The Importance of Hotswap

One of the more disappointing part of the JVM Language Summit was our general failure to convince anyone else of why it’s important that the JVM be able to hotswap changes.

In general, I don’t think anyone there would have disagreed that being able to change code on the fly is critical to the ability of developers to be productive. While it’s sometimes nice to do so in production, it’s fairly critical in development, especially when you’re developing server applications or desktop applications that take a non-trivial amount of time to start up and get into a state where you can test your changes. Both for iteratively developing new features and for fixing bugs, the ability to immediately test out changes after writing some code is critical both for saving time and for preserving attention and flow. Spending a minute taking a server down, spinning it back up, and getting back to the appropriate part of the application is both a time sink and can easily cause you to lose your concentration while you wait. (Incidentally, avoiding that loss of concentration is also a key reason why it’s critical that tests run quickly.)
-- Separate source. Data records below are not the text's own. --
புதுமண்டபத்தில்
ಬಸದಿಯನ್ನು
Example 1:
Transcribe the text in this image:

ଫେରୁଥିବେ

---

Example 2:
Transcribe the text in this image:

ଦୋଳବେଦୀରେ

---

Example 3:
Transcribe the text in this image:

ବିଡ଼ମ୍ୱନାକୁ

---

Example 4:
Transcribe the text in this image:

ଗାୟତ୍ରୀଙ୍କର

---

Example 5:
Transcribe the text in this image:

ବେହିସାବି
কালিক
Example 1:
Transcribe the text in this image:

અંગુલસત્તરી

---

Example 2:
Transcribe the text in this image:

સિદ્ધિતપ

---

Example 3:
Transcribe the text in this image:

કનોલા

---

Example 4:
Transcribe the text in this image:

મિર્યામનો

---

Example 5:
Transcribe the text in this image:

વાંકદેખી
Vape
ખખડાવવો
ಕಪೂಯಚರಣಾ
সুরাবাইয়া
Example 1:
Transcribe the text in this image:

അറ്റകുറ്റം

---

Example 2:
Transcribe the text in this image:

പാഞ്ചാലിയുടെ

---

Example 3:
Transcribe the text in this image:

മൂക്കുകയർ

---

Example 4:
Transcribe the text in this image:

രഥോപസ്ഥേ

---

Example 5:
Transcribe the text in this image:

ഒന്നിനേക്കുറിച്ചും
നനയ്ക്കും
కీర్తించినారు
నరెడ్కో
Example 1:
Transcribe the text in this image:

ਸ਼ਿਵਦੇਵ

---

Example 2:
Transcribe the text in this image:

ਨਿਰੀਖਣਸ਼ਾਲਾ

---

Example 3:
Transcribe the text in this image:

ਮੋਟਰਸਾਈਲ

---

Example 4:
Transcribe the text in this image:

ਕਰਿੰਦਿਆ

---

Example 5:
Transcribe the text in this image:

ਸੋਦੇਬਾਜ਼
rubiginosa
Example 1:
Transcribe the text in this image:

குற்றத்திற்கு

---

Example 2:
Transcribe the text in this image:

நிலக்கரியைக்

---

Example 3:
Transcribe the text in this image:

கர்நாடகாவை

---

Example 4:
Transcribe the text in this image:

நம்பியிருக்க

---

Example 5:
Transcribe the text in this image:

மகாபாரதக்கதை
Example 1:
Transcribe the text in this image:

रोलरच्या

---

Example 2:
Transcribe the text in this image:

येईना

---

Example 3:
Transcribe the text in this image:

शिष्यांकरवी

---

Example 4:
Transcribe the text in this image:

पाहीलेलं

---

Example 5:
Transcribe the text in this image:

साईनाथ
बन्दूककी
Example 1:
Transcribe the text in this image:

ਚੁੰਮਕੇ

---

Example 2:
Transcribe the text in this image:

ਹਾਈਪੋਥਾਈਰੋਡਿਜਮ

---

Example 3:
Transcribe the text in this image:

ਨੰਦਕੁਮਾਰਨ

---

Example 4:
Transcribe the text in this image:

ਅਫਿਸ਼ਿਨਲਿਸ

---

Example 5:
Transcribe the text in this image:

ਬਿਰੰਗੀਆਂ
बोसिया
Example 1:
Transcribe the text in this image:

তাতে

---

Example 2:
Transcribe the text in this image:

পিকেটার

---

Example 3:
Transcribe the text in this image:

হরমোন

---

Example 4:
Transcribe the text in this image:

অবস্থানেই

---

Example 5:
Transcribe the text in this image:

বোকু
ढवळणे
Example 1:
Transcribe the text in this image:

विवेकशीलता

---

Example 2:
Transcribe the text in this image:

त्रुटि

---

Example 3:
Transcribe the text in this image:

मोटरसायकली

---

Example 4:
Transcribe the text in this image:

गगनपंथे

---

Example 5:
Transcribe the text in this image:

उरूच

The dynamic language community knows this already, obviously: that’s a large part of what “dynamic” means in that context, and one reason why people are often more productive in dynamic languages. There’s often a confusion, though, between a “dynamic language” and “dynamic typing,” even though the two are often conjoined: there’s no reason why a statically-typed language can’t be evaluated/compiled on the fly and then changed on the fly as well, it’s just that the mainstream statically-typed languages don’t really allow for that.

But wouldn’t the world be a better place if they could?
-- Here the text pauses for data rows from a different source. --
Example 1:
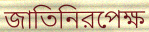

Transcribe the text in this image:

জাতিনিরপেক্ষ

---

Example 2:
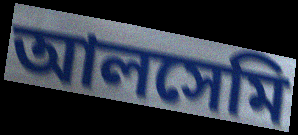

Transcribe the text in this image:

আলসেমি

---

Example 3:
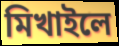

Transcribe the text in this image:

মিখাইলে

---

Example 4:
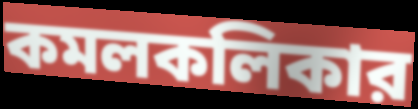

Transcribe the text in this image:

কমলকলিকার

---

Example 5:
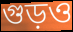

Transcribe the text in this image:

গুড়ও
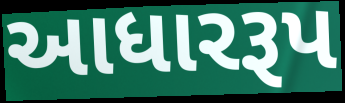
આધારરૂપ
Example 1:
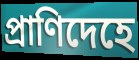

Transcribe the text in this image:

প্রাণিদেহে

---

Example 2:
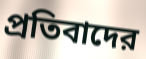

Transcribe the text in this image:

প্রতিবাদের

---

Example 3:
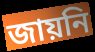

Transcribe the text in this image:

জায়নি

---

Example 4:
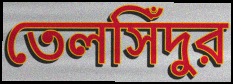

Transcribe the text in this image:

তেলসিঁদুর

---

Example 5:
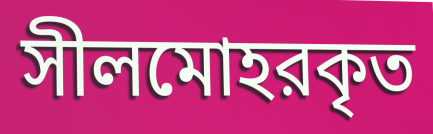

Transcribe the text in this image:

সীলমোহরকৃত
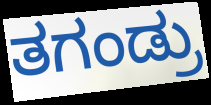
ತಗಂಡ್ರು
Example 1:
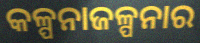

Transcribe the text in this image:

କଳ୍ପନାଜଳ୍ପନାର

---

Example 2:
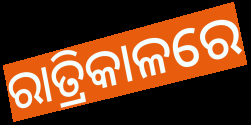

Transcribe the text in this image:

ରାତ୍ରିକାଳରେ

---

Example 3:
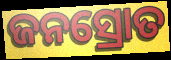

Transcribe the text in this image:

ଜନସ୍ରୋତ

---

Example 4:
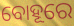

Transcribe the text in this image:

ବୋହୂରେ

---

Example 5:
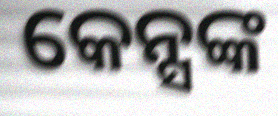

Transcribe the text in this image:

କେନ୍ସଙ୍କ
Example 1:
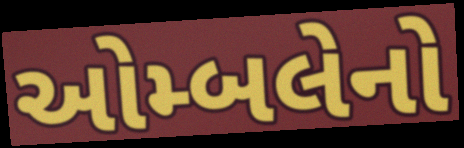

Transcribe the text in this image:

ઓમ્બલેનો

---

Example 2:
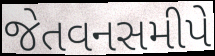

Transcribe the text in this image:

જેતવનસમીપે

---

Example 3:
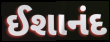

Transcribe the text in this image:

ઈશાનંદ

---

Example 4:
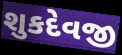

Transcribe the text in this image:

શુકદેવજી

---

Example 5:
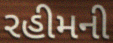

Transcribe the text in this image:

રહીમની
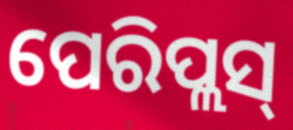
ପେରିପ୍ଲସ୍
The attitude towards hotswapping on the JVM that I essentially got was something along the lines of “I don’t care because it doesn’t affect my language.” I guess that’s only to be expected: pretty much every dynamic language on the JVM has already had to find some way to allow for dynamic class changes at runtime, generally by not creating standard Java classes for things but instead using techniques like generating method snippets in their own anonymous classes in their own classloaders, creating their own root object hierarchies, and handling method dispatch themselves. If you want to support dynamic typing, you essentially have to do all of that anyway, so you don’t really care about class reloading.

But what about statically-typed JVM languages (including Java itself, Scala, and our language Gosu)? We try to compile down to classes that are as close as possible to standard Java classes so that we can ease interopration with Java, achieve Java-level performance, and interoperate seamlessly with standard tools like Java debuggers and profilers. Doing that, however, means that if we want dynamic behavior we’re at the mercy of the JVM’s class reloading behavior.
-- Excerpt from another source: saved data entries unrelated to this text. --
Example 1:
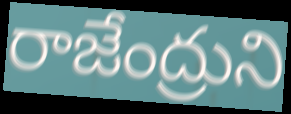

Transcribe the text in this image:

రాజేంద్రుని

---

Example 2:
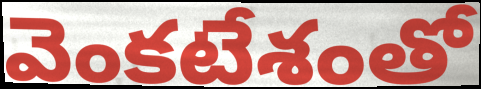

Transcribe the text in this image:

వెంకటేశంతో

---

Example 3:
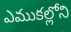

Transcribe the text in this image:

ఎముకల్లోని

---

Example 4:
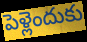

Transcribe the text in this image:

పెళ్లెందుకు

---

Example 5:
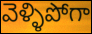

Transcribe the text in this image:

వెళ్ళిపోగా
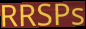
RRSPs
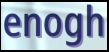
enogh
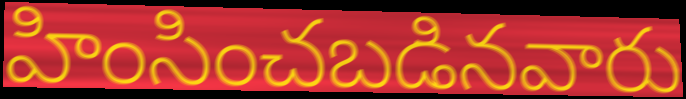
హింసించబడినవారు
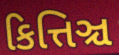
કિત્તિઞ્ચ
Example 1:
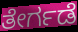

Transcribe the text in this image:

ತೇರ್ಗಡೆ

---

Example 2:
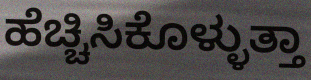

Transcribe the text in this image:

ಹೆಚ್ಚಿಸಿಕೊಳ್ಳುತ್ತಾ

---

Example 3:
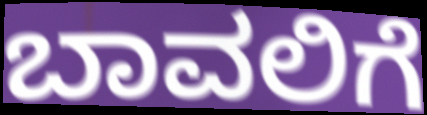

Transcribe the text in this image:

ಬಾವಲಿಗೆ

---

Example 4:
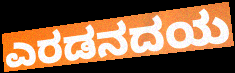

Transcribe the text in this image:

ಎರಡನದಯ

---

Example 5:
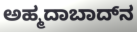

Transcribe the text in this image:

ಅಹ್ಮದಾಬಾದ್‌ನ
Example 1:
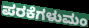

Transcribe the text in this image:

ಪರಕೆಗಳುಮಂ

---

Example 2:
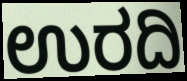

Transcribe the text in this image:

ಉರದಿ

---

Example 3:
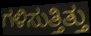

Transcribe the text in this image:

ಗಳಿಸುತ್ತಿತ್ತು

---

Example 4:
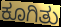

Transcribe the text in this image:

ಕೂಗಿತು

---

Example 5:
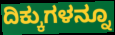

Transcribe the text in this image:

ದಿಕ್ಕುಗಳನ್ನೂ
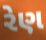
રેણ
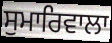
ਸੁਮਾਰਿਵਾਲਾ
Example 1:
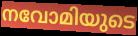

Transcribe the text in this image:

നവോമിയുടെ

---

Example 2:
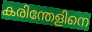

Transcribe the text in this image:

കരിന്തേളിനെ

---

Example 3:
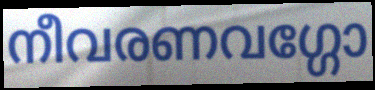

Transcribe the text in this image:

നീവരണവഗ്ഗോ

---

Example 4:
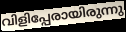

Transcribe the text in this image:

വിളിപ്പേരായിരുന്നു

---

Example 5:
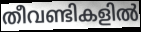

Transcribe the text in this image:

തീവണ്ടികളിൽ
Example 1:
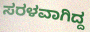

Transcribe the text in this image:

ಸರಳವಾಗಿದ್ದ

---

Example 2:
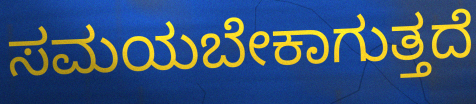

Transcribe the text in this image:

ಸಮಯಬೇಕಾಗುತ್ತದೆ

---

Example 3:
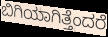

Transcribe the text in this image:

ಬಿಗಿಯಾಗಿತ್ತೆಂದರೆ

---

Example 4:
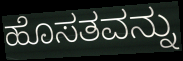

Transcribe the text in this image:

ಹೊಸತವನ್ನು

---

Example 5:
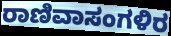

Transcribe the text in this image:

ರಾಣಿವಾಸಂಗಳಿರ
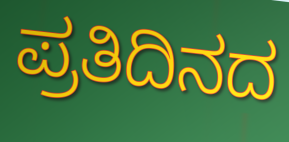
ಪ್ರತಿದಿನದ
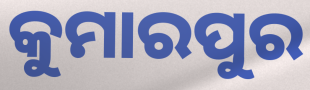
କୁମାରପୁର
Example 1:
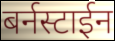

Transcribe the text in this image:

बर्नस्टाईन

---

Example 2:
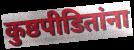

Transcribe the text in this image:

कुष्ठपीडितांना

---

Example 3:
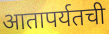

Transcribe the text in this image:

आतापर्यतची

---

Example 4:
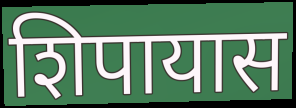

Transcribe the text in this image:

शिपायास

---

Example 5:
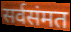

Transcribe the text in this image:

सर्वसंमत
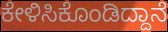
ಕೇಳಿಸಿಕೊಂಡಿದ್ದಾನೆ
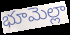
భూమెల్లా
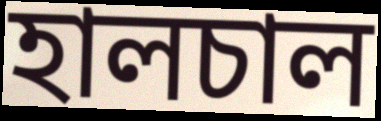
হালচাল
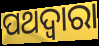
ପଥଦ୍ଵାରା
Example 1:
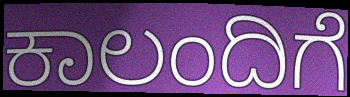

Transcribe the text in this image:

ಕಾಲಂದಿಗೆ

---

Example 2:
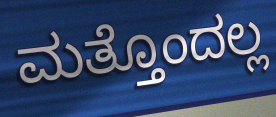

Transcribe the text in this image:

ಮತ್ತೊಂದಲ್ಲ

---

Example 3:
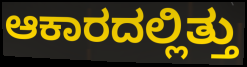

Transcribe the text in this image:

ಆಕಾರದಲ್ಲಿತ್ತು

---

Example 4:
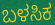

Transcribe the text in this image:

ಬಳಸಿಕ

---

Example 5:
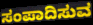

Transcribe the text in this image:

ಸಂಪಾದಿಸುವ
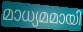
മാധ്യമമായി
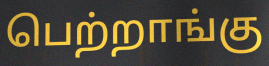
பெற்றாங்கு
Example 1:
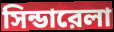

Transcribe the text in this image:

সিন্ডারেলা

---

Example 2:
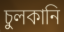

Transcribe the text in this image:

চুলকানি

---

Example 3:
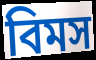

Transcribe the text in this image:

বিমস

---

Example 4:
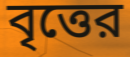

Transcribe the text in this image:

বৃত্তের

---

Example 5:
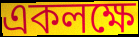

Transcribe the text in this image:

একলক্ষে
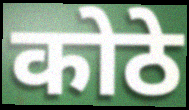
कोठे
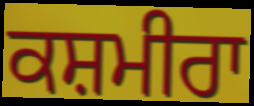
ਕਸ਼ਮੀਰਾ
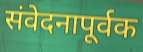
संवेदनापूर्वक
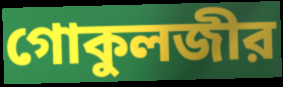
গোকুলজীর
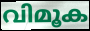
വിമൂക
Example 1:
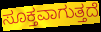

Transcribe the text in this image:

ಸೂಕ್ತವಾಗುತ್ತದೆ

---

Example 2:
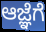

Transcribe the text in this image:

ಆಜ್ಞೆಗೆ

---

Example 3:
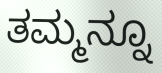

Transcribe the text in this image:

ತಮ್ಮನ್ನೂ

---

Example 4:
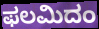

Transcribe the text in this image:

ಫಲಮಿದಂ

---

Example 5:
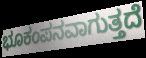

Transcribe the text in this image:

ಭೂಕಂಪನವಾಗುತ್ತದೆ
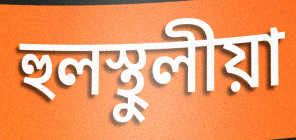
হুলস্থুলীয়া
The Scala guys obviously care about this: they have a free license from JRebel to essentially attempt to replicate what the JVM should and could do internally via hotswapping, so I’m surprised none of them seemed at all concerned about hotswapping.

The thing is, this is essentially now a solved problem: The Dynamic Code Evolution patch to JDK7 is ingenious, it makes hotswapping work with arbitrary changes, and it’s stable enough that several of us (and soon many more of us) have been running with it as our standard development VM for a few months now. It just works.

The fact is that most programmers for the JVM will, for a long time to come, be programming in Java itself. Isn’t it time we made Java more dynamic and helped out the vast majority of people using the JVM? I’d like to think that even if it doesn’t directly affect them, that making languages more dynamic and making the world a better place even for Java programmers should be something everyone in the JVM language community could get behind.


3 Comments on “The Importance of Hotswap”

  1. Stephen says:

    Nice!

    I run 64-bit linux, which doesn’t have binaries on the jku.at homepage. Is it easy enough to download the patch from [1] and build it locally?

    I agree, if this really does “just work”, I’m astounded it’s not slated for a JDK7, or even JDK6, release ASAP. It’s huge.

    (I see the caveats at jku.at about not being production grade, so perhaps a JDK6 update is too aggressive. But, heck, even if only available via an -XX flag, it’d be great for development)

    [1] http://wikis.sun.com/display/mlvm/HotSwap

  2. Alan Keefer says:

    It really does just work. Building it from the patch is a bit involved but doable. The patch that’s up on the page you’ve linked, however, is fairly out of date relative to the latest improvements to the code. However, I just spoke with the author of the patch this morning and asked him about 64-bit Linux binaries and he’s said they should be up on the site within a few days, so you shouldn’t really need to do it yourself.

    • Stephen says:

      Awesome! Thanks–I’ll watch that page.

      The language summit attendees aside, do you have any impression on if/when this patch might be accepted into the openjdk proper?